Approaches to the management of complex technical projects will be investigated. Topics include project estimating, costing and evaluation, organizing and managing project teams, quantitative methods for project planning and scheduling, introduction to computer-based project management tools. The course may involve an applied field project.
This course introduces students to critical approaches to social media drawing from theories and fields including software studies, platform studies, critical theory and political economy. The course provides students with tools and theories to analyze and understand current social media connectivity, and how social media platforms function as socio-cultural systems.
This course examines the policy and regulatory frameworks that shape media, culture, and technology in Canada. The course surveys the historical development of communication policy in Canada, broadly understood, and introduces students to issues and debates in the development of communication policy for specific sectors such as broadcasting, creative industries, platforms, and the internet.
This course introduces students to the strategies and processes of social innovation through usability studies, systems analysis, and artifact prototyping for new products or services for underserved groups. Students will learn various techniques of understanding user needs requirements and design methodologies, and apply this knowledge to create socially innovative prototypes to apply to real world situations. By the end of this course, students will have worked in groups to develop design alternatives for a technological artifact or system of their choosing, gain knowledge of human-centred design strategies and learn how to become change agents through case studies, best practice analyses, and relevant readings.
This course will examine the principles, theory and practice behind the production of games. By examining the history and contributions of early founders such as Atari and Activision, all the way to present-day leaders such as Electronic Arts and Sony, students will gain an understanding of how the global video game industry operates. The lectures and practical work will foster an approach to the understanding of game production issues including technology, law, marketplace and audience demand.
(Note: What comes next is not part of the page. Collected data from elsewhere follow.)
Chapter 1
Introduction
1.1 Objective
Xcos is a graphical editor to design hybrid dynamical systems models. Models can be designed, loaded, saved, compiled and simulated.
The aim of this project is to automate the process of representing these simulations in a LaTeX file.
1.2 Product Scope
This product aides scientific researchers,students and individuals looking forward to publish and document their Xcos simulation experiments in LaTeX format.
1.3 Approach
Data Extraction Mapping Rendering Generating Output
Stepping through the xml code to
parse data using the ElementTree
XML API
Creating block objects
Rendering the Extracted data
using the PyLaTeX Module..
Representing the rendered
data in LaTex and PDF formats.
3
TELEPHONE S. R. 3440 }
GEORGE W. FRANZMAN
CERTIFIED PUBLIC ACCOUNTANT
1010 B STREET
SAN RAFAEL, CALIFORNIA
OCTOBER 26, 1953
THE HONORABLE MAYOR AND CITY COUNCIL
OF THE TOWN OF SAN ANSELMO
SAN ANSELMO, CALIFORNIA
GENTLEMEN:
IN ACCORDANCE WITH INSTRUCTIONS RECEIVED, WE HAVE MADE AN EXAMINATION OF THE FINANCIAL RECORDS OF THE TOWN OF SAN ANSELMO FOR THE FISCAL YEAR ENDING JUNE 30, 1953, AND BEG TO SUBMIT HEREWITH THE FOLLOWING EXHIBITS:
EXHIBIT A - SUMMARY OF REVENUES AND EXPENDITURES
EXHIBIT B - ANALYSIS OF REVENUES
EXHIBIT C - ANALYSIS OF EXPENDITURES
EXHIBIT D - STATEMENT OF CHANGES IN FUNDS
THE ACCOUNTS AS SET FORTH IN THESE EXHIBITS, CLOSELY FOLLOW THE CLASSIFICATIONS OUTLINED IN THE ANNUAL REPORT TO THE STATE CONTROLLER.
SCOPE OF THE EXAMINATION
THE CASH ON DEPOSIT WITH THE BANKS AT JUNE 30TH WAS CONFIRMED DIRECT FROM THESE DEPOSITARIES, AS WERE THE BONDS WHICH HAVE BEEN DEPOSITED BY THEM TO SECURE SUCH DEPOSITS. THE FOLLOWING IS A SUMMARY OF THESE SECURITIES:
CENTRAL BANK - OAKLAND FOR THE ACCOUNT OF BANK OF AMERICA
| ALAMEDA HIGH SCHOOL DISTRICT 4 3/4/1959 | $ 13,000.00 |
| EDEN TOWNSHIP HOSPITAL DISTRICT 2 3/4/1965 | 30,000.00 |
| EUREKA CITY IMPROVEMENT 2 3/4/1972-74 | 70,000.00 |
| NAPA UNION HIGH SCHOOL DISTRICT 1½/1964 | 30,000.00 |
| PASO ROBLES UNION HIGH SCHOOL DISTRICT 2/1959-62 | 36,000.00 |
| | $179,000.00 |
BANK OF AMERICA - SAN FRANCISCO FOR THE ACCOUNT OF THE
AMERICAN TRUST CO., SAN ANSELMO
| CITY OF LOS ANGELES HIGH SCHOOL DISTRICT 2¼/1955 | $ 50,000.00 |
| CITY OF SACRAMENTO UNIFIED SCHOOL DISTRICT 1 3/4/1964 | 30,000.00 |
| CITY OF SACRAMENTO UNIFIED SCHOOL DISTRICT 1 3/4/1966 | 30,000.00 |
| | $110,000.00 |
Technology continues to reshape the physical contours of our built environments as much as it redefines our conceptualization of how we inhabit and interact within them. This course investigates how urban form, space, infrastructure and communication are mediated by new and evolving technologies.
This course brings a gendered lens to the study of media and technology. The course explores the (re)production and (re)presentation of gender through communicative practices in a variety of mediums, including print media, TV, activist media, video games and online platforms. The course develops an understanding of gender ideologies and how media, technologies, and communication help produce gender. The course examines the way gender identities are constructed by mainstream and alternative media; gendered divisions of media and digital labour; the relationship between ICTs and the performance of gender and sexuality; masculinities, gender politics; feminist theory; and the construction and negotiation of gender in relation to mediated environments.